Task instructions – Would you write out, word for word, each line of the records below from the top through the one holding "analysis of benign"?

··· Dataset entries

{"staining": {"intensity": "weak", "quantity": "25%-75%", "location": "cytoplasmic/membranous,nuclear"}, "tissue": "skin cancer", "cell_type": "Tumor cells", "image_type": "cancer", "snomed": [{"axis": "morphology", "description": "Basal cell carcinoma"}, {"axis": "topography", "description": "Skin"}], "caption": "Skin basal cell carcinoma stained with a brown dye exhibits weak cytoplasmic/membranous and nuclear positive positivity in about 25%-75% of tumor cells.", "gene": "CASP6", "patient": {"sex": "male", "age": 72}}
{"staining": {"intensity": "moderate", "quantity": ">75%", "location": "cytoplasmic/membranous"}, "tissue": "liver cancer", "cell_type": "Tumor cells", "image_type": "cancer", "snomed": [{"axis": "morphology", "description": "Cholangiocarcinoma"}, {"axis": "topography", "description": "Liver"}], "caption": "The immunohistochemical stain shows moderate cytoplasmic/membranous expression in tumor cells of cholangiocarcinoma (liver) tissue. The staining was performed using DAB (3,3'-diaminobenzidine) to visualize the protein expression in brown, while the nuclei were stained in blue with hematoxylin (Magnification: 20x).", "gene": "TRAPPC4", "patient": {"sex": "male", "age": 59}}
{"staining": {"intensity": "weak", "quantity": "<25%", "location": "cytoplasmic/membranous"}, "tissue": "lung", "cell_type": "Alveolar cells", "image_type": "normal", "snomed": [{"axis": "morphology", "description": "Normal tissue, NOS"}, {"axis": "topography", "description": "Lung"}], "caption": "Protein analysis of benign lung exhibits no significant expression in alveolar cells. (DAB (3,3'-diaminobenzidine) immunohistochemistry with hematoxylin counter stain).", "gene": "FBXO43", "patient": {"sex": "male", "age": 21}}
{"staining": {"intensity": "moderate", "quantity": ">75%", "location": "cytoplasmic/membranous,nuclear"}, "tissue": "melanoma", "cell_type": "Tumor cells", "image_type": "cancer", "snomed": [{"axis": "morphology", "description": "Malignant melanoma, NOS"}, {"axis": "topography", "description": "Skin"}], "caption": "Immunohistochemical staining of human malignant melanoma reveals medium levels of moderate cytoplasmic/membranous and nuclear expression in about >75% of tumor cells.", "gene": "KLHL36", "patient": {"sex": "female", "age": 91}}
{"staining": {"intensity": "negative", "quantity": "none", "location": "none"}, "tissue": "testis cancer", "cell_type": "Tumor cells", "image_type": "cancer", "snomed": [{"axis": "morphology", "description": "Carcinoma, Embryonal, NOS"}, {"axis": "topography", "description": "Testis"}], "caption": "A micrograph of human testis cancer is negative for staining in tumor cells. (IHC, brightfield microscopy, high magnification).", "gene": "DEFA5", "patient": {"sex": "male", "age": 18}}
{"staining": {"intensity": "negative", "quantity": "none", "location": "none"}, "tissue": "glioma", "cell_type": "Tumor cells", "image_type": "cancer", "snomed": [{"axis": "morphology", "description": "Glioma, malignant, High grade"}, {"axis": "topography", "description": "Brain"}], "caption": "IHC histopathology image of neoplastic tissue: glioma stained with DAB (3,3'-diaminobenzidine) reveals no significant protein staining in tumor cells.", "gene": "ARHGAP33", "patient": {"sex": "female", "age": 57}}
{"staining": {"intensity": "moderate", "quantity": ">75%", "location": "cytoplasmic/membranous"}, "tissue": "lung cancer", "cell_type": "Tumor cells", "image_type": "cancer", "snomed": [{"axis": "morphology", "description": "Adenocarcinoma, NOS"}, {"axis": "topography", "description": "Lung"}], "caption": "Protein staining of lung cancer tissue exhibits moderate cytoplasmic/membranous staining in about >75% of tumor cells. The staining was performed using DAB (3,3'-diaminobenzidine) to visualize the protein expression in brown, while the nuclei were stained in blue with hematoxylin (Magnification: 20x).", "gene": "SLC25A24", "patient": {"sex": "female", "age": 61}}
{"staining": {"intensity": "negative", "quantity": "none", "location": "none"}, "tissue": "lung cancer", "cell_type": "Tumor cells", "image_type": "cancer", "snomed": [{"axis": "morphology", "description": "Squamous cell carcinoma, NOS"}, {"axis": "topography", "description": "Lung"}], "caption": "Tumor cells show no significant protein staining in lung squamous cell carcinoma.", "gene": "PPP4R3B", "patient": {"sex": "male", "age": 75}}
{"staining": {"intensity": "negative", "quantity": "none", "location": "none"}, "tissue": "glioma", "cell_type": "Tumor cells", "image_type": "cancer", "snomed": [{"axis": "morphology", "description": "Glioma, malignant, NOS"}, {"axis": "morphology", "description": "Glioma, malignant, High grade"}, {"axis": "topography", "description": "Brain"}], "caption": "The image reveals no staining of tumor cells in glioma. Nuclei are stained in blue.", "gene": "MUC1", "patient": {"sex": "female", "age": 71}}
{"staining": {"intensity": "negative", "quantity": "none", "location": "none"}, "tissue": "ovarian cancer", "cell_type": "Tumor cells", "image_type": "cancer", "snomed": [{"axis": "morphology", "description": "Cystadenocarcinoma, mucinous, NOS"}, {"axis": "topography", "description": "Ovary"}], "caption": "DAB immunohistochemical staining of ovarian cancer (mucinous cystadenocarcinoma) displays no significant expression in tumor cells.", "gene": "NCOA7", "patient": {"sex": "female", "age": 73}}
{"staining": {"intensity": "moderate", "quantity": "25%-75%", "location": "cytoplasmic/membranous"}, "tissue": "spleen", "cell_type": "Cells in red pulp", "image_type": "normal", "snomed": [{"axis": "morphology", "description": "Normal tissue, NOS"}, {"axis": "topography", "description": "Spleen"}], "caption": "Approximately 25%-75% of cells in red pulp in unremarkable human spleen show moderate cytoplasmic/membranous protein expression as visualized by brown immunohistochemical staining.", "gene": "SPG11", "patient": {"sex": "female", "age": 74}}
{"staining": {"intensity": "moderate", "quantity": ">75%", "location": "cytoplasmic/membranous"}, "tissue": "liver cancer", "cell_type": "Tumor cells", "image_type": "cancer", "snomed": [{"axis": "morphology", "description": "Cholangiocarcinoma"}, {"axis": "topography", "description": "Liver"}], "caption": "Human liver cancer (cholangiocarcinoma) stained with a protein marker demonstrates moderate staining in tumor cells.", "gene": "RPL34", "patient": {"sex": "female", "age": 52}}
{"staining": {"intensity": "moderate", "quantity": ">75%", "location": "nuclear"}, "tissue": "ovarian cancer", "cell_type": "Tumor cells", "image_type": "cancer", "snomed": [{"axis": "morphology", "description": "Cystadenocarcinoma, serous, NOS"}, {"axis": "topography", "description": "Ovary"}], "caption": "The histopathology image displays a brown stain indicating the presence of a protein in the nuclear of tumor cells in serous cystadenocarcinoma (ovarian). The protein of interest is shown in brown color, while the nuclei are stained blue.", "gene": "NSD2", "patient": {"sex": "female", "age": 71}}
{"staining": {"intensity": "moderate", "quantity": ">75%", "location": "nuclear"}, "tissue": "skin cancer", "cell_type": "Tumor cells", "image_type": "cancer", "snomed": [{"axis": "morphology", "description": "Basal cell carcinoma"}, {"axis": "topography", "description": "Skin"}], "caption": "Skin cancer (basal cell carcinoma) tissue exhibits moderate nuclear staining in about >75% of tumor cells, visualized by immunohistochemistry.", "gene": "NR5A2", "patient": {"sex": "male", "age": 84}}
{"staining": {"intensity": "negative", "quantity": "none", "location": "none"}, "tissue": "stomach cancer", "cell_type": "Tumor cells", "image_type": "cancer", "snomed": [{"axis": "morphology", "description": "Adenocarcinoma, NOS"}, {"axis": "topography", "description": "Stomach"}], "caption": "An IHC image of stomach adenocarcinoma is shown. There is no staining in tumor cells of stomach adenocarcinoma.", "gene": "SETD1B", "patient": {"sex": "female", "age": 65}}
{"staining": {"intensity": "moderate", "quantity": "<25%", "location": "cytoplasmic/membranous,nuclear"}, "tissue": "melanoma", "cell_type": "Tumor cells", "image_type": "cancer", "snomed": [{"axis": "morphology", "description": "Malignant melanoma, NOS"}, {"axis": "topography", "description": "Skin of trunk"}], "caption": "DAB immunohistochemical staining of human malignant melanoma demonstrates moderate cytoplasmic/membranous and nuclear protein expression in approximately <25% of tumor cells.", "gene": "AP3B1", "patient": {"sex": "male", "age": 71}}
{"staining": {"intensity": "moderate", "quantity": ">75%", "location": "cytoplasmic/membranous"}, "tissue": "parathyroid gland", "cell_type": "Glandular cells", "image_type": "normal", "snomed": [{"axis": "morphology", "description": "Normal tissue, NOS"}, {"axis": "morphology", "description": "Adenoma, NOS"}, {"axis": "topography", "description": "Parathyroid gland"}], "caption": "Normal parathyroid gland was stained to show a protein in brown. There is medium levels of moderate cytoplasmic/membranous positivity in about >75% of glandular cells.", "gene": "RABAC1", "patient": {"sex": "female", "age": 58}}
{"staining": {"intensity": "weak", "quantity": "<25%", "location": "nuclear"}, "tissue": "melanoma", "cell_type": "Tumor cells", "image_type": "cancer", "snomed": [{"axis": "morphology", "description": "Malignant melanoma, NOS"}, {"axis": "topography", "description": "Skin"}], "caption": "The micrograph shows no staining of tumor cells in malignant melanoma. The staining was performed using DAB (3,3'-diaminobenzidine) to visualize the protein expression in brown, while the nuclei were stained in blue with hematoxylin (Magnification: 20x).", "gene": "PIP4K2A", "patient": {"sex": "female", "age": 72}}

······

Response box –
{"staining": {"intensity": "weak", "quantity": "25%-75%", "location": "cytoplasmic/membranous,nuclear"}, "tissue": "skin cancer", "cell_type": "Tumor cells", "image_type": "cancer", "snomed": [{"axis": "morphology", "description": "Basal cell carcinoma"}, {"axis": "topography", "description": "Skin"}], "caption": "Skin basal cell carcinoma stained with a brown dye exhibits weak cytoplasmic/membranous and nuclear positive positivity in about 25%-75% of tumor cells.", "gene": "CASP6", "patient": {"sex": "male", "age": 72}}
{"staining": {"intensity": "moderate", "quantity": ">75%", "location": "cytoplasmic/membranous"}, "tissue": "liver cancer", "cell_type": "Tumor cells", "image_type": "cancer", "snomed": [{"axis": "morphology", "description": "Cholangiocarcinoma"}, {"axis": "topography", "description": "Liver"}], "caption": "The immunohistochemical stain shows moderate cytoplasmic/membranous expression in tumor cells of cholangiocarcinoma (liver) tissue. The staining was performed using DAB (3,3'-diaminobenzidine) to visualize the protein expression in brown, while the nuclei were stained in blue with hematoxylin (Magnification: 20x).", "gene": "TRAPPC4", "patient": {"sex": "male", "age": 59}}
{"staining": {"intensity": "weak", "quantity": "<25%", "location": "cytoplasmic/membranous"}, "tissue": "lung", "cell_type": "Alveolar cells", "image_type": "normal", "snomed": [{"axis": "morphology", "description": "Normal tissue, NOS"}, {"axis": "topography", "description": "Lung"}], "caption": "Protein analysis of benign lung exhibits no significant expression in alveolar cells. (DAB (3,3'-diaminobenzidine) immunohistochemistry with hematoxylin counter stain).", "gene": "FBXO43", "patient": {"sex": "male", "age": 21}}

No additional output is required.